**Exercise 1:**
In the excerpted text, what is the title of the group's previous CARA-winning CD?
**Exercise 2:**
List every person named individually in the excerpted text.
**Exercise 3:**
Please reproduce the excerpted text from "As recently as" to "to be honest.".

**Excerpted text:**
☆ ☆ ☆ ☆ ☆ ☆ ☆

As recently as the former half of their previous CARA-winning CD ("Red"), we helped them with nearly every arrangement, and had to coach most of the "soul" out of the singers when it was time to record. For "Flywheel", I'm happy to say the ladies have all but cut the cord in these areas. Of course we (Joseph, Ed, Evan, and myself) still apply plenty of TLC in post production, but when OOTB comes to the studio now, they are fully prepared every time to a woman - a true rarity - and have put much thought and preparation into their approach to not only each individual song, but to the album as a whole. Not to mention they need almost no coaching during tracking; what you hear is what they have sung - an even greater rarity. It's nothing short of remarkable to be a part of, to be honest.

☆ ☆ ☆ ☆ ☆ ☆ ☆

**Dataset extract:**
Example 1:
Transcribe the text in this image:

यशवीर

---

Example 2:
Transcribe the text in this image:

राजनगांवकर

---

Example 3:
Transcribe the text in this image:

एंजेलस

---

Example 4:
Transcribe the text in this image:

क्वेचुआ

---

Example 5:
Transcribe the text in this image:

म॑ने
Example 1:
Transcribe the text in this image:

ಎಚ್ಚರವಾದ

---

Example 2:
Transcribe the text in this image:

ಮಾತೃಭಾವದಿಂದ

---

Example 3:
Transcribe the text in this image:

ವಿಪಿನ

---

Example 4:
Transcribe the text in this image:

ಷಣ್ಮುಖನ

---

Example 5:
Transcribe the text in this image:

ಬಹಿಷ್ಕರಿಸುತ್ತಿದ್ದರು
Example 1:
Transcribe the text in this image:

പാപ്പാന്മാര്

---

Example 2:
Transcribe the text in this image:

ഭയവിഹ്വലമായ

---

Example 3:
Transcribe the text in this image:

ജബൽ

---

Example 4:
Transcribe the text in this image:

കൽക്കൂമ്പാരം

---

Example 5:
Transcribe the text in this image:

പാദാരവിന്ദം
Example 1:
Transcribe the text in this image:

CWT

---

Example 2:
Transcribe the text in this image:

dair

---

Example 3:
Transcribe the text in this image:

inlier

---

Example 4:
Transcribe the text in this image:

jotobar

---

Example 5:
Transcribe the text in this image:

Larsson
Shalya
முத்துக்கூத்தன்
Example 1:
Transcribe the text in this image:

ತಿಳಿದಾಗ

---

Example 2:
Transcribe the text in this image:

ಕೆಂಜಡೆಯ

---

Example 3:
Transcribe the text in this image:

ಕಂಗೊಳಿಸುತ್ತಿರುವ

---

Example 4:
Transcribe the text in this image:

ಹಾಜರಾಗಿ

☆ ☆ ☆ ☆ ☆ ☆ ☆

**Task response 1:**
"Red"

**Task response 2:**
Joseph, Ed, Evan

**Task response 3:**
As recently as the former half of their previous CARA-winning CD ("Red"), we helped them with nearly every arrangement, and had to coach most of the "soul" out of the singers when it was time to record. For "Flywheel", I'm happy to say the ladies have all but cut the cord in these areas. Of course we (Joseph, Ed, Evan, and myself) still apply plenty of TLC in post production, but when OOTB comes to the studio now, they are fully prepared every time to a woman - a true rarity - and have put much thought and preparation into their approach to not only each individual song, but to the album as a whole. Not to mention they need almost no coaching during tracking; what you hear is what they have sung - an even greater rarity. It's nothing short of remarkable to be a part of, to be honest.